"No wonder we are slaves; we've swallowed that lie since Adam. Well, there'll be none of it in mine!" she said. What was going to be in "hers"? Business, to begin with. She was going to make a success of her business. Her books had shown a better month—they should show a still better month, if she wore her shoes out walking about town to please clients! Yes, Success! It was not a personal ambition: there was no self-seeking in Fred Payton; she wanted to succeed because her success would show what women could do; show that a woman was as able as a man—as wise, as good ("better! better!" she told herself); show that a woman could rule, could achieve, could be "the head of the family"! The thing that was to be "in hers" was work to free women from the shackles of the old ideals, from content in sex slavery, with all its ignorances and futilities, its slackness of purpose and shameful timidities, that a man-made world had called "duties." And Howard, who was not "afraid of clever women," would help her! A passion of consecration to the woman's cause rose in her heart like a wave. For the next hour she walked up and down the dimly lighted room, planning what she was going to do for women.

It was nearly twelve when Miss Carter's ponderous step told her she was free. She laughed good-naturedly at the thanks the refreshed woman was eager to give, but just as she was leaving the room Miss Carter's last word caught her ear:

"I've had such a pleasant time, Miss Freddy. I'll do my work better for it."

'Do her work better.'... In her eagerness to do her own work Fred had never thought very much of other people's; but what a different world it would be if everybody did their work better! "If every woman did her best on her job, even if it were only taking care of Mortimores, it would help things along," she told herself. "It's slackness on the job that holds the world back." Looked at from that angle, then—the bettering of Miss Carter's work—perhaps it did count to make things pleasant at Payton Street? The idea put a new light on Mr. Weston's call-down. Bearing other people's burdens had seemed not in the least worth while; but if cheering people up helped them to do their work—work which, after all, had to be done, somehow!—why, then there was sense in it. She saw no sense in "cheering" her mother, for her mother did nothing at all. Frederica had no dutiful illusions; Mrs.
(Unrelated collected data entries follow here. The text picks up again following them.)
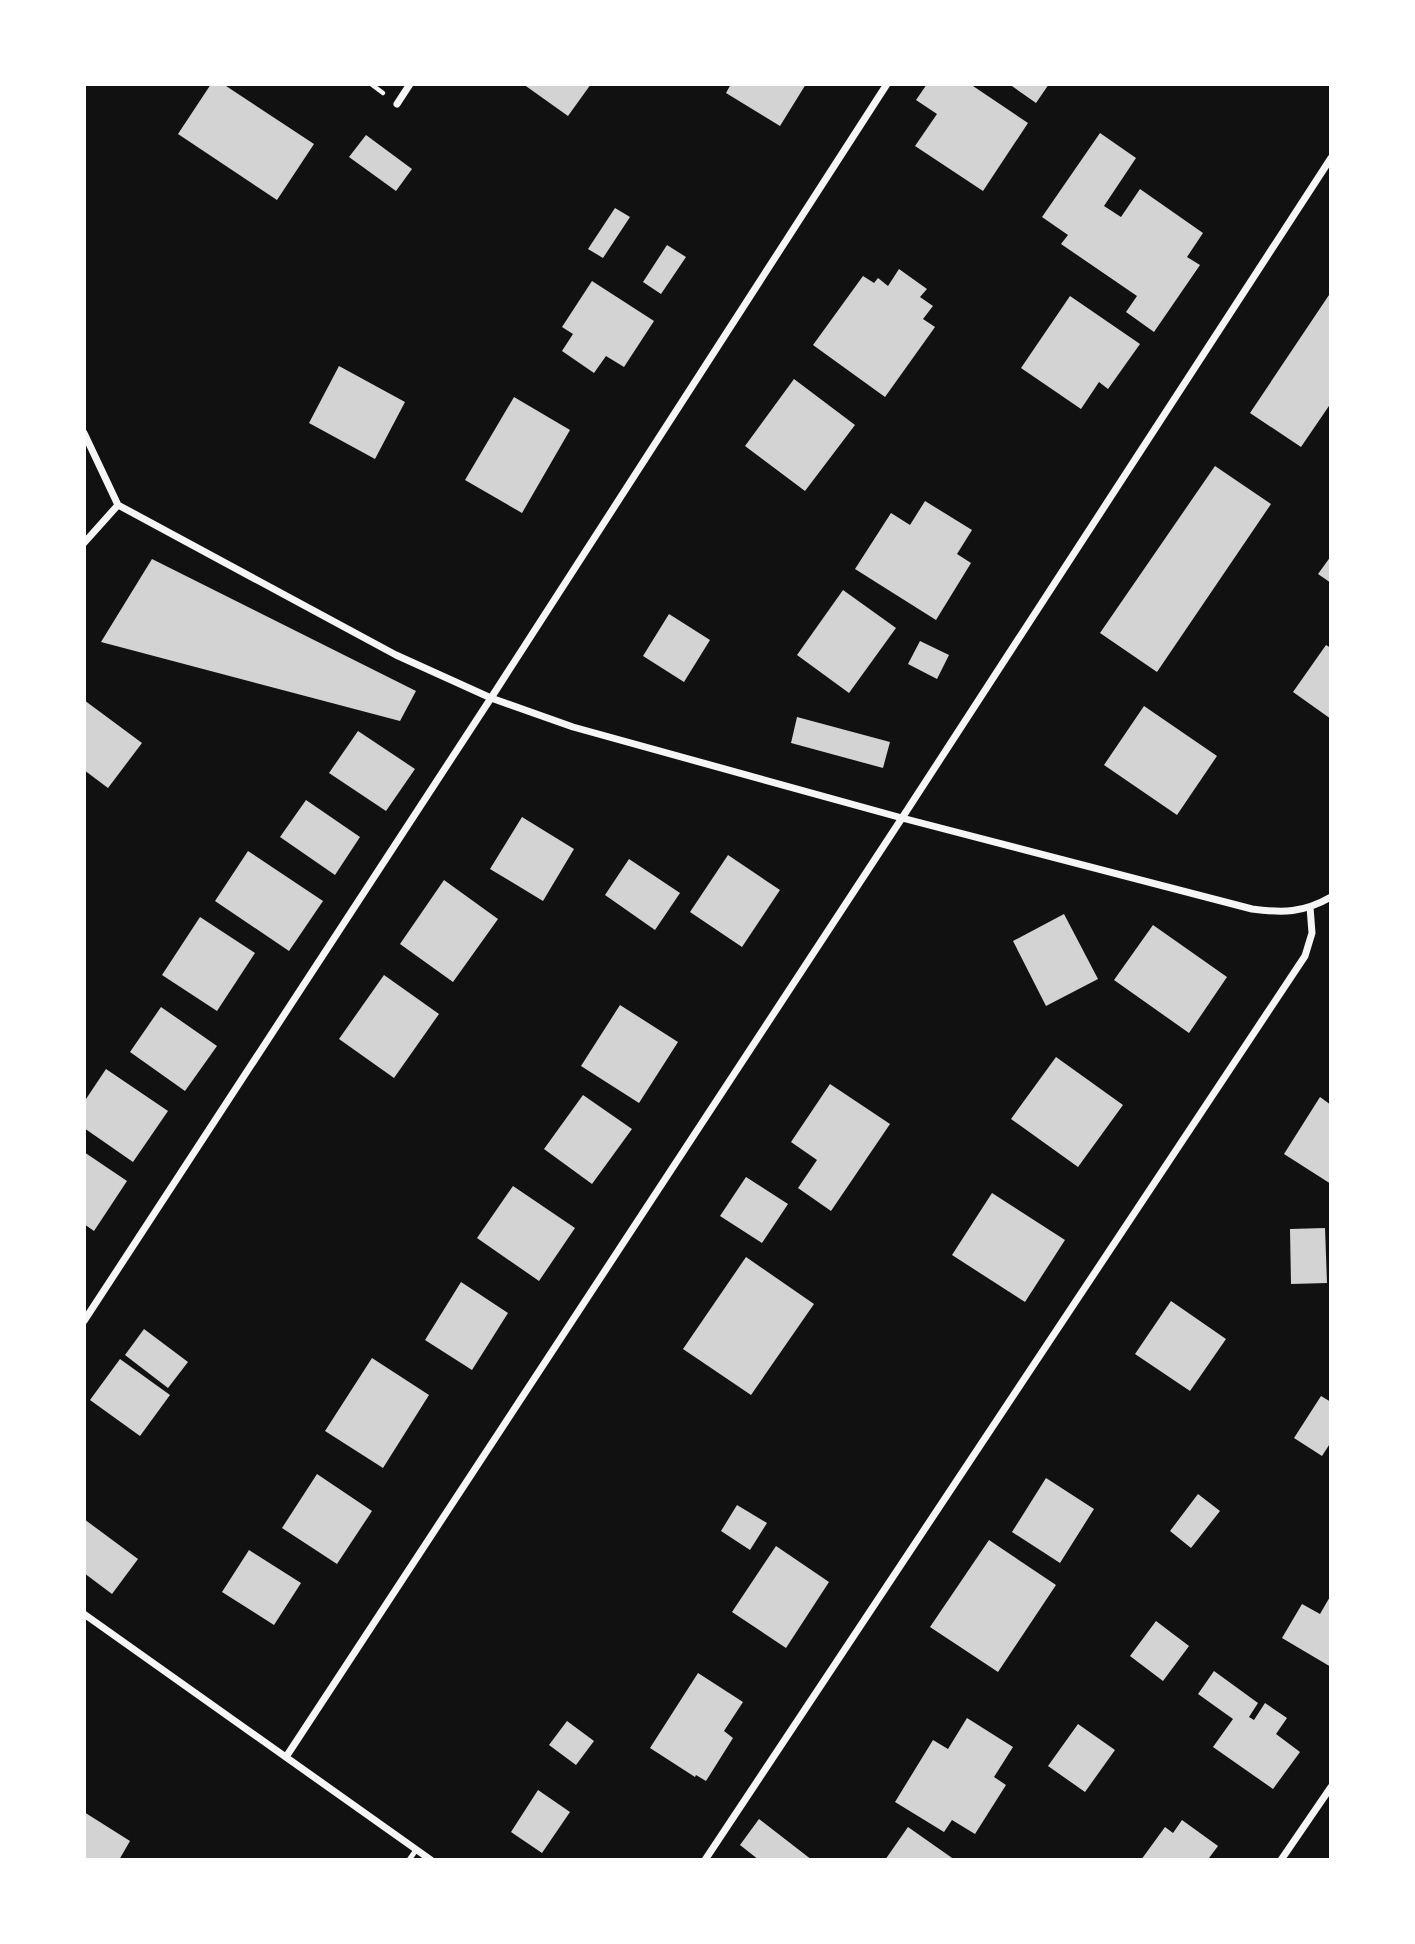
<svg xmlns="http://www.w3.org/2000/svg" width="1415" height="1944" font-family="'Fira Sans Condensed',sans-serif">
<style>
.building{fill:#d3d3d3}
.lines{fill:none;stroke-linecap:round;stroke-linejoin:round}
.path{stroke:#f5f5f5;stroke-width:4.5}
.service{stroke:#f5f5f5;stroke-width:5}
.minor{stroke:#f5f5f5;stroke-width:7}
</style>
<rect width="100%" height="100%" fill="#111"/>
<path class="building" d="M211,84H223L314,144L277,200L178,134Z
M523,84H591L568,116Z
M731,84H806L780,126L726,93Z
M927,84H970L1028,123L983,191L915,146L937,114L916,100Z
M1009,84H1049L1036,103Z
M1100,133L1136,158L1104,206L1121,217L1140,189L1203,233L1187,257L1200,265L1154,332L1126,312L1137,296L1061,244L1068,235L1042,217Z
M366,135L412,169L396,191L349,157Z
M615,208L630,217L603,258L588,249Z
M667,245L686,257L661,294L643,282Z
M899,269L927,289L920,297L933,306L923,319L935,327L885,397L813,345L863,276L874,283L878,278L888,286Z
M592,281L654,321L624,367L606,356L594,373L562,351L573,334L562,327Z
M1331,292V403L1301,447L1250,413Z
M1070,296L1140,344L1108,389L1099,382L1081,409L1021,368Z
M339,366L405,402L375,459L309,423Z
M794,379L855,425L805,491L745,446Z
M514,397L570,430L522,513L465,480Z
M1215,466L1271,504L1157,672L1100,633Z
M925,501L972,530L957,554L971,563L936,620L855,569L891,513L910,525Z
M1331,556V583L1318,574Z
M152,559L416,691L400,721L101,642Z
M843,590L896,628L849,693L797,655Z
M669,614L710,640L684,682L643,656Z
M920,641L949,655L937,679L908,664Z
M1326,645L1331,648V719L1293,692Z
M84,700L142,743L108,788L84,770Z
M1144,706L1217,756L1177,815L1104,765Z
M797,717L890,742L883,768L791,743Z
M358,731L415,769L386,811L329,773Z
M306,800L360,837L335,875L280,837Z
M522,817L574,849L543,901L490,869Z
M248,851L323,901L289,951L215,901Z
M728,855L780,890L742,947L690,912Z
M629,859L680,893L655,930L605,895Z
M444,880L498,919L453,982L400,944Z
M1064,914L1098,979L1046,1006L1013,941Z
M200,917L255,953L217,1011L162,975Z
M1153,925L1227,977L1189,1033L1114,980Z
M384,975L439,1014L394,1078L339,1039Z
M620,1005L678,1042L639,1103L581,1066Z
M161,1007L217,1046L185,1091L130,1052Z
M1056,1057L1123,1105L1078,1167L1011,1119Z
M106,1069L168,1111L133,1162L84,1128V1102Z
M830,1084L890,1124L831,1211L798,1188L817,1160L791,1142Z
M583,1095L632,1129L592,1184L544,1149Z
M1320,1097L1331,1105V1184L1284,1154Z
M84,1152L127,1181L94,1231L84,1224Z
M746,1177L788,1204L762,1243L720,1216Z
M513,1186L575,1228L539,1281L477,1238Z
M992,1193L1065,1240L1025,1302L952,1255Z
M1325,1228L1327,1283L1291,1284L1290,1229Z
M746,1257L814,1304L751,1395L683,1349Z
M461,1282L508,1313L472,1370L425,1340Z
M1171,1301L1226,1339L1190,1391L1135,1354Z
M144,1329L188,1362L168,1388L125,1355Z
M372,1358L429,1395L383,1468L325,1431Z
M120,1359L170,1395L140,1436L90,1400Z
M1321,1396L1331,1402V1442L1322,1456L1294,1438Z
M317,1474L372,1511L337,1564L282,1528Z
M1046,1478L1094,1509L1060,1563L1012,1532Z
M1198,1494L1220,1511L1191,1548L1170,1531Z
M737,1505L767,1523L750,1550L721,1531Z
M84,1519L138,1559L112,1594L84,1573Z
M989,1540L1056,1585L998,1672L930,1627Z
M776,1546L829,1582L786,1648L732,1612Z
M249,1550L301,1583L274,1625L222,1592Z
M1331,1595V1667L1282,1638L1302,1604L1320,1614Z
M1156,1621L1189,1646L1163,1681L1130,1656Z
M1214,1671L1258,1703L1249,1717L1254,1720L1265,1703L1287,1718L1276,1734L1300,1752L1273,1789L1213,1747L1233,1719L1198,1694Z
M698,1673L743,1702L724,1731L733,1738L706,1781L696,1775L695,1777L650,1748Z
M967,1718L1013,1747L994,1777L1006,1785L975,1834L952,1820L944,1832L895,1802L933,1740L948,1749Z
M567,1721L594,1741L576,1765L549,1745Z
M1078,1724L1115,1750L1085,1792L1048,1766Z
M538,1790L570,1812L542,1853L511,1832Z
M84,1812L130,1841L119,1860H84Z
M759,1819L812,1860H759L740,1845Z
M1182,1820L1218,1846L1209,1858L1212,1860H1141L1165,1827L1173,1833Z
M908,1827L955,1860H885Z"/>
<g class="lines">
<path class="path" d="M371,84L383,93"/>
<path class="service" d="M409,1860L416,1850"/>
<path class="minor" d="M397,104L410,84
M84,433L118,505L396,655L491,698L573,727L902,818L1252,909C1283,913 1303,913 1331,897
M84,543L118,505
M84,1321L491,698L887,84
M84,1614L431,1860
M286,1757L902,818L1331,158
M705,1860L1305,956L1312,933L1310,907
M1281,1860L1331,1787"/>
</g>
<rect width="1415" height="1944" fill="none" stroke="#ffffff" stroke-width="172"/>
</svg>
Payton was an absolutely useless human being—and her daughter was perfectly aware of it. "She has no burden to bear," Fred thought, carelessly. "But to give old fat Carter a hand by just amusing her,—that helps the doing of work; and that counts! I'll come in oftener," she decided.
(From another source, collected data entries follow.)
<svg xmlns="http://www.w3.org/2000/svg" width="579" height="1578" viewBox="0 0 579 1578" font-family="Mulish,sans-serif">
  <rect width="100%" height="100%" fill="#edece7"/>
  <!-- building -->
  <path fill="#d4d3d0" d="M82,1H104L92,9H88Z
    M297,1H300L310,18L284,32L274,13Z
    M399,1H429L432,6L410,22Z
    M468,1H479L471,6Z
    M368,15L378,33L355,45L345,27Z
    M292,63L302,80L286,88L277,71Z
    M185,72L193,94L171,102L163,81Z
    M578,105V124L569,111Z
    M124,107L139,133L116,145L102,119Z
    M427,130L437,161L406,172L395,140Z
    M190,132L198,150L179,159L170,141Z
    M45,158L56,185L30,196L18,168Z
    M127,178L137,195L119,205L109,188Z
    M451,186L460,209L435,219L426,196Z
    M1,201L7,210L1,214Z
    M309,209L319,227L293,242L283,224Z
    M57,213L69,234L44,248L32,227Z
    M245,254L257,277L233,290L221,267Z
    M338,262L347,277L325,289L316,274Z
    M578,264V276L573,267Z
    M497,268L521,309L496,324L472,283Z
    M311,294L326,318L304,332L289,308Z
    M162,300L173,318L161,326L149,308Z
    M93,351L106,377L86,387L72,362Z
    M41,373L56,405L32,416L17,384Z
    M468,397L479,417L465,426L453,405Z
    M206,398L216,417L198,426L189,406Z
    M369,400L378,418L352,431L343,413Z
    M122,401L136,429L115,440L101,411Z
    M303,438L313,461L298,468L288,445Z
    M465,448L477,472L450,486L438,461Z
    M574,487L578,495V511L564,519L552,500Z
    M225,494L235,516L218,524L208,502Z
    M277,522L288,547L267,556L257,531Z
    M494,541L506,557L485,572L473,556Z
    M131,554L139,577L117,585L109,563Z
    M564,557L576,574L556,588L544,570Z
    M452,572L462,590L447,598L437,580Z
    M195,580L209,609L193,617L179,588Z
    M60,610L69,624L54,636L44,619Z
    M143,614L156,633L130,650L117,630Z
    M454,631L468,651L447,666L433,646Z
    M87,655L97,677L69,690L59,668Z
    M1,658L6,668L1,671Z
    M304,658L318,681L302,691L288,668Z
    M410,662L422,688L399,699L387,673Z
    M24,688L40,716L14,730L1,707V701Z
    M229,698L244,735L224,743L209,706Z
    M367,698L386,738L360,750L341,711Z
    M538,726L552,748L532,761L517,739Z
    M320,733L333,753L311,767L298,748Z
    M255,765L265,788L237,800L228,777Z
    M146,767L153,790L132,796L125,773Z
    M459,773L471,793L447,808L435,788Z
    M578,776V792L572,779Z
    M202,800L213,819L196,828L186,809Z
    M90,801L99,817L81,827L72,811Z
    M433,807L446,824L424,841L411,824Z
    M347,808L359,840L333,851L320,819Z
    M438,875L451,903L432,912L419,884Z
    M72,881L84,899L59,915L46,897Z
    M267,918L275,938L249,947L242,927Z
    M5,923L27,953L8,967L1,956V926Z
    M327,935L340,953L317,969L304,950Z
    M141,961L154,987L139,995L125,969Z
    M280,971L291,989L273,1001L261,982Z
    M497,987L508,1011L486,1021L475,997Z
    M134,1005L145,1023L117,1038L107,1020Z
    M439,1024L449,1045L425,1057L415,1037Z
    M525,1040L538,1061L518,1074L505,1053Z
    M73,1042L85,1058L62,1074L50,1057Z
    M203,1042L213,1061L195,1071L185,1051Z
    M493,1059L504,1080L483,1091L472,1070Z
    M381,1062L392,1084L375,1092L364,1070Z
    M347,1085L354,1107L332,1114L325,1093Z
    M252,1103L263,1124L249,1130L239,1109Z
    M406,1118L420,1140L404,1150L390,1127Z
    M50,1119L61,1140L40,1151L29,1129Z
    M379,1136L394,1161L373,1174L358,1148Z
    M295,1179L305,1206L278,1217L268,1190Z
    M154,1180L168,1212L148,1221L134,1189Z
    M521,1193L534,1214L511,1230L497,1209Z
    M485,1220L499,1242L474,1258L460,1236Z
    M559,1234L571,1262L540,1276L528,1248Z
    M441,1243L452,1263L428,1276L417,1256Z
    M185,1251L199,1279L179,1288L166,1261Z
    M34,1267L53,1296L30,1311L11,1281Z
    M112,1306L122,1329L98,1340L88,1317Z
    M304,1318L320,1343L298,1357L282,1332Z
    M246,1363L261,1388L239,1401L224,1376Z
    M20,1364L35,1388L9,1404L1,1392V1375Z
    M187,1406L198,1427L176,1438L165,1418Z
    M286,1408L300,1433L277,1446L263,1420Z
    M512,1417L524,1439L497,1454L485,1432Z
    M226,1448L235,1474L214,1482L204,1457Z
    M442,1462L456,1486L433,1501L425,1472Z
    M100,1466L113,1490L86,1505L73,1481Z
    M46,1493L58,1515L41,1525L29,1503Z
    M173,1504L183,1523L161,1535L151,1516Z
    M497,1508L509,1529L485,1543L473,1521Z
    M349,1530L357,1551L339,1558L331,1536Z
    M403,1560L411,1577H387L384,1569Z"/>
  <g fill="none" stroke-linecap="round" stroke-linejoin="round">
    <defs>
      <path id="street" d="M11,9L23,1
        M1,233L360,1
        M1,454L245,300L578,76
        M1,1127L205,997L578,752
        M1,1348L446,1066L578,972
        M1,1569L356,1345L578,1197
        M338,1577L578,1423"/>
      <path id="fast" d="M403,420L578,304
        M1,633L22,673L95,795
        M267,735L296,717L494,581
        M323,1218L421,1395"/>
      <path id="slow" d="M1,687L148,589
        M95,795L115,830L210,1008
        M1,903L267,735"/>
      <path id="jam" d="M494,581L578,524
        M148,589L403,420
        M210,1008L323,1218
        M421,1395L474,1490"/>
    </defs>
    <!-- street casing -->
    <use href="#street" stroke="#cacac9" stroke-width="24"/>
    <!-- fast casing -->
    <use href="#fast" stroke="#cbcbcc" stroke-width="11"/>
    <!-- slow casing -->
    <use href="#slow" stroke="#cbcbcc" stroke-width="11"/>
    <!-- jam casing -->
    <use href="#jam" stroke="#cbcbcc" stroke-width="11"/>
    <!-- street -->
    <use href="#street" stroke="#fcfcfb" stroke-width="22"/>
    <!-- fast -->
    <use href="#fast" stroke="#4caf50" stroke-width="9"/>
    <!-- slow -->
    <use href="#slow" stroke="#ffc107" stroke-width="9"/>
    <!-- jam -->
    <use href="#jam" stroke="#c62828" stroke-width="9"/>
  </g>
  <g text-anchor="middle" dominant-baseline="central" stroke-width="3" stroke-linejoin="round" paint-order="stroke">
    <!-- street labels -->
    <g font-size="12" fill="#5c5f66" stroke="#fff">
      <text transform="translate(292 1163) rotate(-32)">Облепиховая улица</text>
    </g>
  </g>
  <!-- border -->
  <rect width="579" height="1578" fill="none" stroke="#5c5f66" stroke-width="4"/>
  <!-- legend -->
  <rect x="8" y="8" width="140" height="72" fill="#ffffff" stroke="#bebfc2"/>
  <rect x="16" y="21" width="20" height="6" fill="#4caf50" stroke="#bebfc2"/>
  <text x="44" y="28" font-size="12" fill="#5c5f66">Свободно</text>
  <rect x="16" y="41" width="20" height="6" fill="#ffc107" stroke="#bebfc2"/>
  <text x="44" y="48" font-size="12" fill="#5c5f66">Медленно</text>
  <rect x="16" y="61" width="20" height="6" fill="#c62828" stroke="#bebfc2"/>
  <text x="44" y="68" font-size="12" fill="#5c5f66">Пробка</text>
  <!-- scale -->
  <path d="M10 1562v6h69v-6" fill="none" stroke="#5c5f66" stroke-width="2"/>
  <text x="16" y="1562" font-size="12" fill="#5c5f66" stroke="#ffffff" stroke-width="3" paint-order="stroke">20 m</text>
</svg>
So, in her own fashion, by a back door, so to speak, Frederica Payton entered into the old idea of Duty.


CHAPTER XIV

Fred was eager to impart to her man of business her wonderful discovery that visits to Payton Street should be made, not because of "duty," but because they were of value to the world.

"Your premises were wrong, but your deductions were correct," she instructed him, and he roared with laughter.